[WSJ] China’s M&A Gate Still Isn’t Wide Open

By Alison Tudor

Acquisitions of Chinese companies are running at a record high as foreigners look to tap into the country’s growth. But bankers say doing deals in the world’s biggest emerging market isn’t getting any easier.

Despite some recent high-profile mergers and acquisitions, the chance to buy control of a Chinese company remains rare. Foreigners are paying a full price for a presence in an economy growing at more than 9% a year, and politics can often derail otherwise attractive deals.

At US$28.4 billion so far this year, the value of foreign companies’ purchases of Chinese firms has grown to an all-time high for the period, according to data provider Dealogic. But less than half of these 439 deals involve a transfer of control. In fact, many consist of foreigners acquiring just a sliver of the Chinese company as a financial investment with no say over operations.

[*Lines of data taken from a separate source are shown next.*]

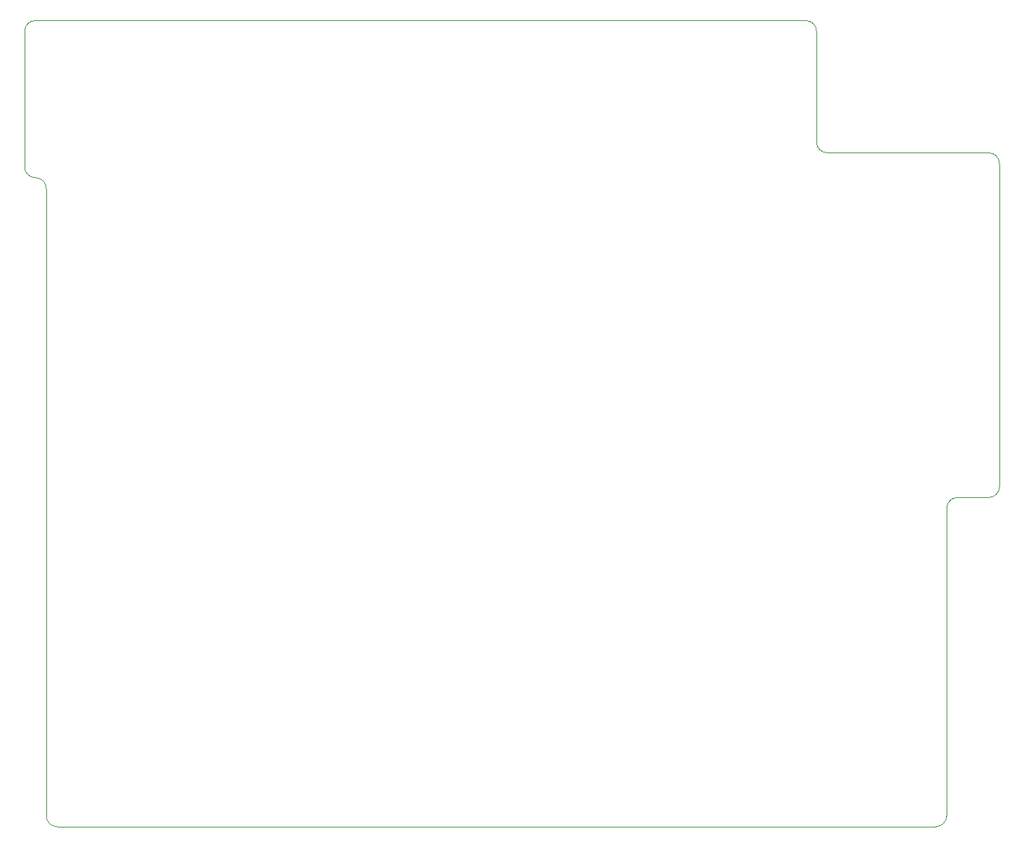
<source format=gbr>
G04 #@! TF.GenerationSoftware,KiCad,Pcbnew,(5.1.9)-1*
G04 #@! TF.CreationDate,2021-03-28T09:01:11+01:00*
G04 #@! TF.ProjectId,Greaseweazle F1 Gotek Rev 2B,47726561-7365-4776-9561-7a6c65204631,2B*
G04 #@! TF.SameCoordinates,PX6312cb0PY6bcb370*
G04 #@! TF.FileFunction,Profile,NP*
%FSLAX46Y46*%
G04 Gerber Fmt 4.6, Leading zero omitted, Abs format (unit mm)*
G04 Created by KiCad (PCBNEW (5.1.9)-1) date 2021-03-28 09:01:11*
%MOMM*%
%LPD*%
G01*
G04 APERTURE LIST*
G04 #@! TA.AperFunction,Profile*
%ADD10C,0.050000*%
G04 #@! TD*
G04 APERTURE END LIST*
D10*
X-9906000Y56515000D02*
G75*
G02*
X-8636000Y55245000I0J-1270000D01*
G01*
X-9906000Y56515000D02*
G75*
G02*
X-11176000Y57785000I0J1270000D01*
G01*
X-11176000Y73660000D02*
X-11176000Y57785000D01*
X101694000Y19050000D02*
X98044000Y19050000D01*
X96774000Y17780000D02*
X96774000Y-18237200D01*
X96774000Y-18237200D02*
G75*
G02*
X95504000Y-19507200I-1270000J0D01*
G01*
X95504000Y-19507200D02*
X-7366000Y-19507200D01*
X82804000Y59436000D02*
G75*
G02*
X81534000Y60706000I0J1270000D01*
G01*
X101694000Y59436000D02*
X82804000Y59436000D01*
X81534000Y73652000D02*
X81534000Y60706000D01*
X80264000Y74930025D02*
G75*
G02*
X81534000Y73652000I0J-1270025D01*
G01*
X96774000Y17780000D02*
G75*
G02*
X98044000Y19050000I1270000J0D01*
G01*
X102964000Y20320000D02*
G75*
G02*
X101694000Y19050000I-1270000J0D01*
G01*
X-7366000Y-19507200D02*
G75*
G02*
X-8636000Y-18237200I0J1270000D01*
G01*
X101694000Y59436000D02*
G75*
G02*
X102964000Y58166000I0J-1270000D01*
G01*
X-11176000Y73660000D02*
G75*
G02*
X-9906000Y74930000I1270000J0D01*
G01*
X102964000Y58166000D02*
X102964000Y20320000D01*
X-9906000Y74930000D02*
X80264000Y74930025D01*
X-8636000Y55245000D02*
X-8636000Y-18237200D01*
M02*

</source>
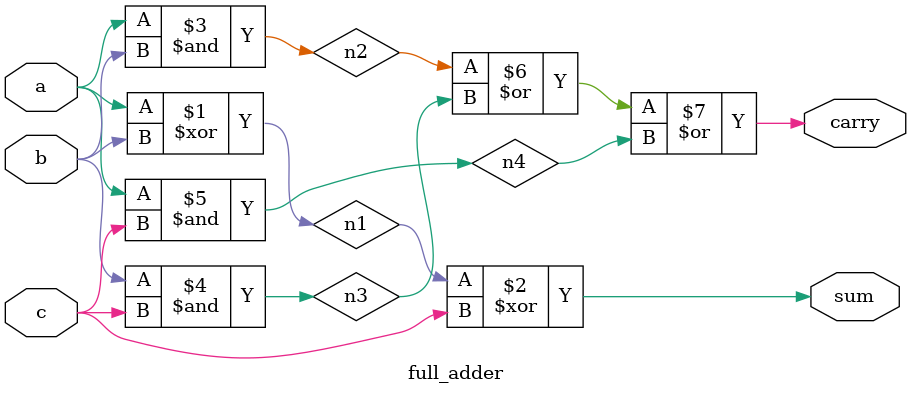
<source format=v>
module full_adder(input a,b,c, output sum,carry);
wire n1,n2,n3,n4;
xor (n1,a,b);
xor (sum,n1,c);

and (n2,a,b);
and (n3,b,c);
and (n4,a,c);
or (carry,n2,n3,n4);

endmodule

</source>
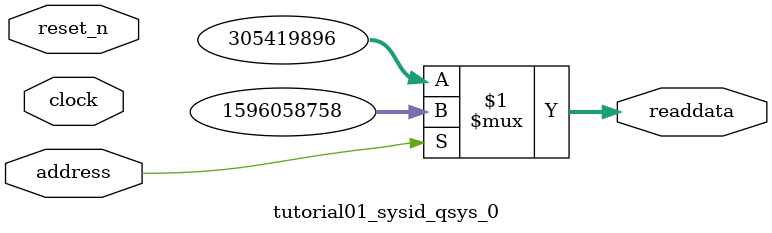
<source format=v>



// synthesis translate_off
`timescale 1ns / 1ps
// synthesis translate_on

// turn off superfluous verilog processor warnings 
// altera message_level Level1 
// altera message_off 10034 10035 10036 10037 10230 10240 10030 

module tutorial01_sysid_qsys_0 (
               // inputs:
                address,
                clock,
                reset_n,

               // outputs:
                readdata
             )
;

  output  [ 31: 0] readdata;
  input            address;
  input            clock;
  input            reset_n;

  wire    [ 31: 0] readdata;
  //control_slave, which is an e_avalon_slave
  assign readdata = address ? 1596058758 : 305419896;

endmodule



</source>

In cases where control is at stake, foreign buyers are taking over Chinese assets from foreign sellers. The two largest takeovers—Joy Global Inc.’s US$1.4 billion bid for China’s International Mining Machinery Holdings Ltd. and Nestlé SA’s US$1.7 billion offer for 60% of Chinese candy maker Hsu Fu Chi International Ltd.—fall into that category. Hong Kong-listed International Mining is controlled by New York-headquartered private-equity firm Jordan Co., while Singapore-listed Hsu Fu Chi was founded by the Hsu family from Taiwan, which still owns a significant stake.

“Ownership is already in foreign hands, which makes it much more likely these deals will be approved,” said Colin Banfield, head of Asian-Pacific M&A for Citigroup Inc.

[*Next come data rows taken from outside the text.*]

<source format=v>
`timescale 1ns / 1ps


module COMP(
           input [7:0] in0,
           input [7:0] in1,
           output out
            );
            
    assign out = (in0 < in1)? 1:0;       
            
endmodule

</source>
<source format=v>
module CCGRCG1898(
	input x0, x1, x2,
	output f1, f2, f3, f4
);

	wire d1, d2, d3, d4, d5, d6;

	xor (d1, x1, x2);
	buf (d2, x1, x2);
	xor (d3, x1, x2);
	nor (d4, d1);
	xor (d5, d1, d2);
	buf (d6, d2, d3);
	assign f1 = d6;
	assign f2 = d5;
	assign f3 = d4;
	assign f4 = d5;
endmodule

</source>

Winning regulatory approval is one of the biggest barriers to a takeover in China. The government blocked a bid by the U.S.’s Carlyle Group for state-controlled Chinese construction firm Xugong Group in 2008. It also scuttled Coca-Cola Co.’s planned purchase of Huiyuan Juice Group Ltd. in 2009.

Another big problem is finding willing sellers. “The retail, pharmaceutical and consumer goods sectors, which interest foreign companies most, are dominated by the domestic players,” said Zhang Liping, chief executive officer of Credit Suisse in China. “The few foreign owners are not willing to sell.”

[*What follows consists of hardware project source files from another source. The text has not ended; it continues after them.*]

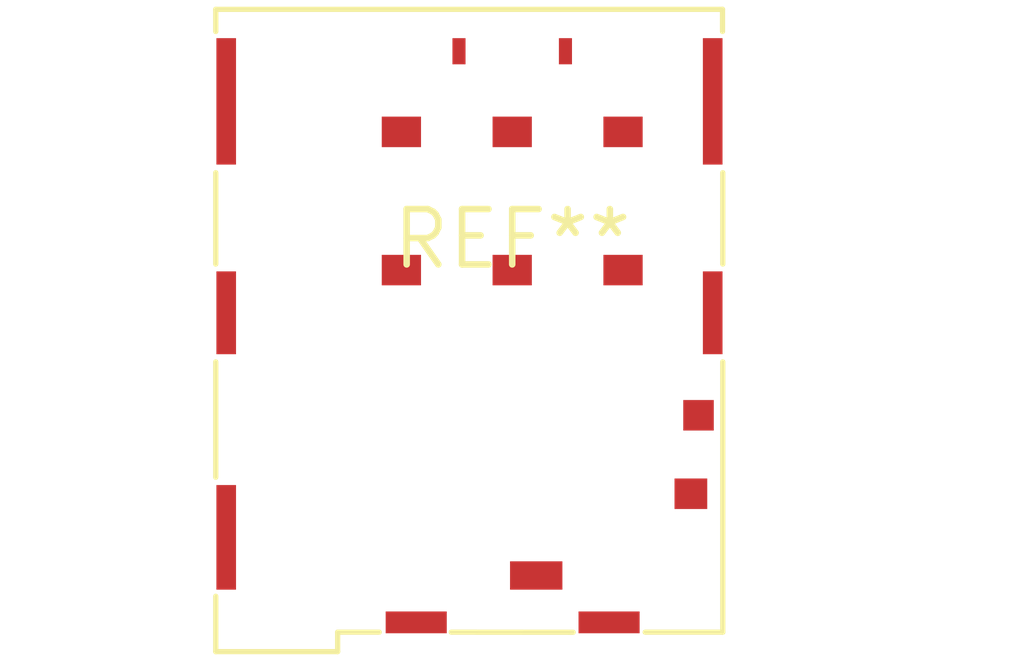
<source format=kicad_pcb>
(kicad_pcb (version 20240108) (generator pcbnew)

  (general
    (thickness 1.6)
  )

  (paper "A4")
  (layers
    (0 "F.Cu" signal)
    (31 "B.Cu" signal)
    (32 "B.Adhes" user "B.Adhesive")
    (33 "F.Adhes" user "F.Adhesive")
    (34 "B.Paste" user)
    (35 "F.Paste" user)
    (36 "B.SilkS" user "B.Silkscreen")
    (37 "F.SilkS" user "F.Silkscreen")
    (38 "B.Mask" user)
    (39 "F.Mask" user)
    (40 "Dwgs.User" user "User.Drawings")
    (41 "Cmts.User" user "User.Comments")
    (42 "Eco1.User" user "User.Eco1")
    (43 "Eco2.User" user "User.Eco2")
    (44 "Edge.Cuts" user)
    (45 "Margin" user)
    (46 "B.CrtYd" user "B.Courtyard")
    (47 "F.CrtYd" user "F.Courtyard")
    (48 "B.Fab" user)
    (49 "F.Fab" user)
    (50 "User.1" user)
    (51 "User.2" user)
    (52 "User.3" user)
    (53 "User.4" user)
    (54 "User.5" user)
    (55 "User.6" user)
    (56 "User.7" user)
    (57 "User.8" user)
    (58 "User.9" user)
  )

  (setup
    (pad_to_mask_clearance 0)
    (pcbplotparams
      (layerselection 0x00010fc_ffffffff)
      (plot_on_all_layers_selection 0x0000000_00000000)
      (disableapertmacros false)
      (usegerberextensions false)
      (usegerberattributes false)
      (usegerberadvancedattributes false)
      (creategerberjobfile false)
      (dashed_line_dash_ratio 12.000000)
      (dashed_line_gap_ratio 3.000000)
      (svgprecision 4)
      (plotframeref false)
      (viasonmask false)
      (mode 1)
      (useauxorigin false)
      (hpglpennumber 1)
      (hpglpenspeed 20)
      (hpglpendiameter 15.000000)
      (dxfpolygonmode false)
      (dxfimperialunits false)
      (dxfusepcbnewfont false)
      (psnegative false)
      (psa4output false)
      (plotreference false)
      (plotvalue false)
      (plotinvisibletext false)
      (sketchpadsonfab false)
      (subtractmaskfromsilk false)
      (outputformat 1)
      (mirror false)
      (drillshape 1)
      (scaleselection 1)
      (outputdirectory "")
    )
  )

  (net 0 "")

  (footprint "JAE_SIM_Card_SF72S006" (layer "F.Cu") (at 0 0))

)

</source>
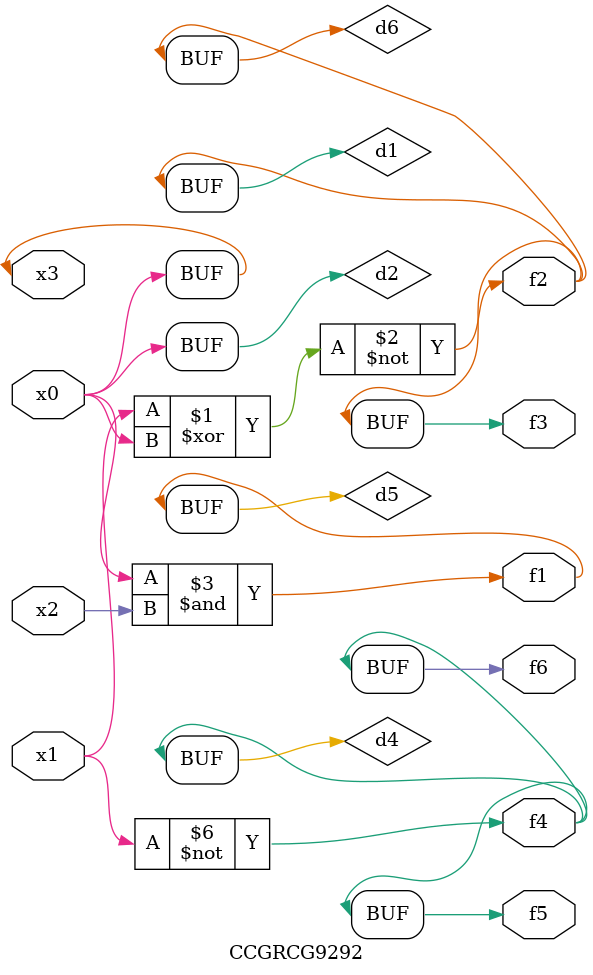
<source format=v>
module CCGRCG9292(
	input x0, x1, x2, x3,
	output f1, f2, f3, f4, f5, f6
);

	wire d1, d2, d3, d4, d5, d6;

	xnor (d1, x1, x3);
	buf (d2, x0, x3);
	nand (d3, x0, x2);
	not (d4, x1);
	nand (d5, d3);
	or (d6, d1);
	assign f1 = d5;
	assign f2 = d6;
	assign f3 = d6;
	assign f4 = d4;
	assign f5 = d4;
	assign f6 = d4;
endmodule

</source>
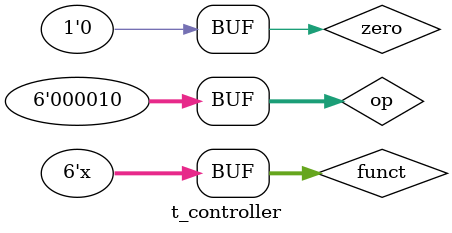
<source format=v>
`timescale 1ns / 1ps

module t_controller( );
  reg [5:0] op, funct;
  reg zero;
  wire memtoreg, memwrite, alusrc, regdst, regwrite, jump, pcsrc;
  wire [2:0] alucontrol;
  
  controller test(op, funct, zero, memtoreg, memwrite, pcsrc, alusrc, regdst, regwrite, jump, alucontrol);
  
  initial begin
    op = 0;
    zero = 0;
    funct = 32;
    #20 op = 6'b000000;
    #20 op = 6'b100011;
    #20 op = 6'b101011;
    #20 op = 6'b000100;
    #20 op = 6'b001000;
    #20 op = 6'b000010;
  end
  
  always begin
    #10
    funct = funct + 1;
  end
endmodule

</source>
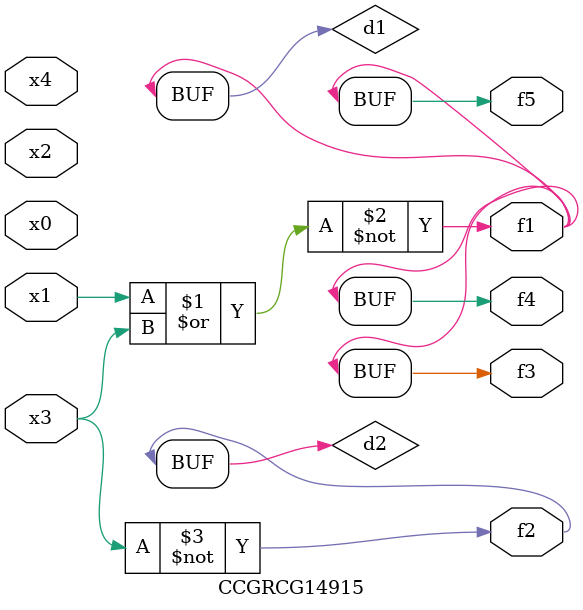
<source format=v>
module CCGRCG14915(
	input x0, x1, x2, x3, x4,
	output f1, f2, f3, f4, f5
);

	wire d1, d2;

	nor (d1, x1, x3);
	not (d2, x3);
	assign f1 = d1;
	assign f2 = d2;
	assign f3 = d1;
	assign f4 = d1;
	assign f5 = d1;
endmodule

</source>
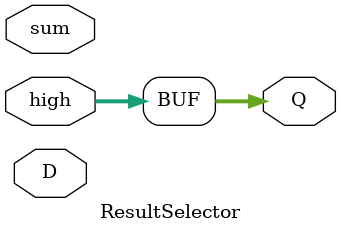
<source format=sv>
module BinSearchDiv(
    input [7:0] D, d,
    output [7:0] Q
);
    wire [7:0] low_out, high_out;
    wire [7:0] mid_out;
    wire [7:0] sum_out;
    wire carry_out;

    // Instantiate control module
    BinSearchControl control(
        .D(D),
        .d(d),
        .low_in(8'd0),
        .high_in(D),
        .low_out(low_out),
        .high_out(high_out)
    );

    // Instantiate midpoint calculation module
    MidpointCalc midpoint(
        .low(low_out),
        .high(high_out),
        .mid(mid_out)
    );

    // Instantiate multiplication module
    Multiplier mult(
        .a(mid_out),
        .b(d),
        .sum(sum_out),
        .carry(carry_out)
    );

    // Instantiate result selection module
    ResultSelector result_sel(
        .sum(sum_out),
        .D(D),
        .high(high_out),
        .Q(Q)
    );
endmodule

// Binary Search Control Module
module BinSearchControl(
    input [7:0] D, d,
    input [7:0] low_in, high_in,
    output reg [7:0] low_out, high_out
);
    wire [7:0] mid;
    wire [7:0] sum;
    wire carry;

    // Instantiate midpoint calculation module
    MidpointCalc midpoint(
        .low(low_in),
        .high(high_in),
        .mid(mid)
    );

    // Instantiate multiplication module
    Multiplier mult(
        .a(mid),
        .b(d),
        .sum(sum),
        .carry(carry)
    );

    always @(*) begin
        if (sum <= D) begin
            low_out = mid + 1;
            high_out = high_in;
        end else begin
            low_out = low_in;
            high_out = mid - 1;
        end
    end
endmodule

// Midpoint Calculation Module
module MidpointCalc(
    input [7:0] low, high,
    output reg [7:0] mid
);
    always @(*) begin
        mid = (low + high) >> 1;
    end
endmodule

// Multiplier Module
module Multiplier(
    input [7:0] a, b,
    output reg [7:0] sum,
    output reg carry
);
    always @(*) begin
        {carry, sum} = a * b;
    end
endmodule

// Result Selector Module
module ResultSelector(
    input [7:0] sum,
    input [7:0] D,
    input [7:0] high,
    output reg [7:0] Q
);
    always @(*) begin
        Q = high;
    end
endmodule
</source>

The range of opportunities is further restricted by the size of most Chinese companies and their shareholder structures. Most of China’s privately owned companies are relatively small, at barely more than a decade old, and are still run by their founders.

“Chinese companies nearly always have a major shareholder, an entrepreneur usually in his forties, and the company is his baby,” said David Chin, head of investment banking in Asia for UBS AG. “The successful ones can get financing, via public markets or bank loans, rather than selling out.”

If there is a deal to be had, it is often pricey compared with transactions in developed countries, or the business in question is struggling.

“Emerging market deals come at a price,” said Citigroup analysts in a note about Nestlé’s bid. Nestlé is paying 20 times Hsu Fu’s 2010 earnings before interest and taxes, a price that fully reflects China’s growth-market status, they added.

Politics may end up forcing buyers out even after the deal is completed. U.S. investment firm Blackstone Group LP has sold its stake in Dili Group Holdings Co., an operator of wholesale markets for agricultural produce, because it became too politically sensitive for a foreign firm to own a food-related company at a time of high inflation, said a person familiar with the matter. The portfolio company would have found it difficult to raise prices if Blackstone was a shareholder. Blackstone paid about US$190 million for its minority stake in Dili last year, he added. It wasn’t immediately clear if Blackstone booked a profit from the sale.

There are reasons to expect M&A in China may get easier. China faces political pressure to open up to foreign investment and is keen to avoid a tit-for-tat scenario where Chinese companies’ deals overseas are blocked by foreign regulators, say bankers.

A few deals have already won approval, including Diageo PLC’s takeover of a Sichuan maker of white spirits, an alcoholic drink, announced last month while Chinese Premier Wen Jiabao was visiting London. The British liquor giant agreed to pay about 140 million yuan (US$21.7 million) to increase its stake in Sichuan Chendu Quanxing Group Company Ltd. to 53% from 49%.

But for now, bankers remain prudent about future business. “As China becomes more important in the global order, transactions will increase, but one should still be very, very cautious and not believe that the gate is wide open,” said UBS’s Mr. Chin.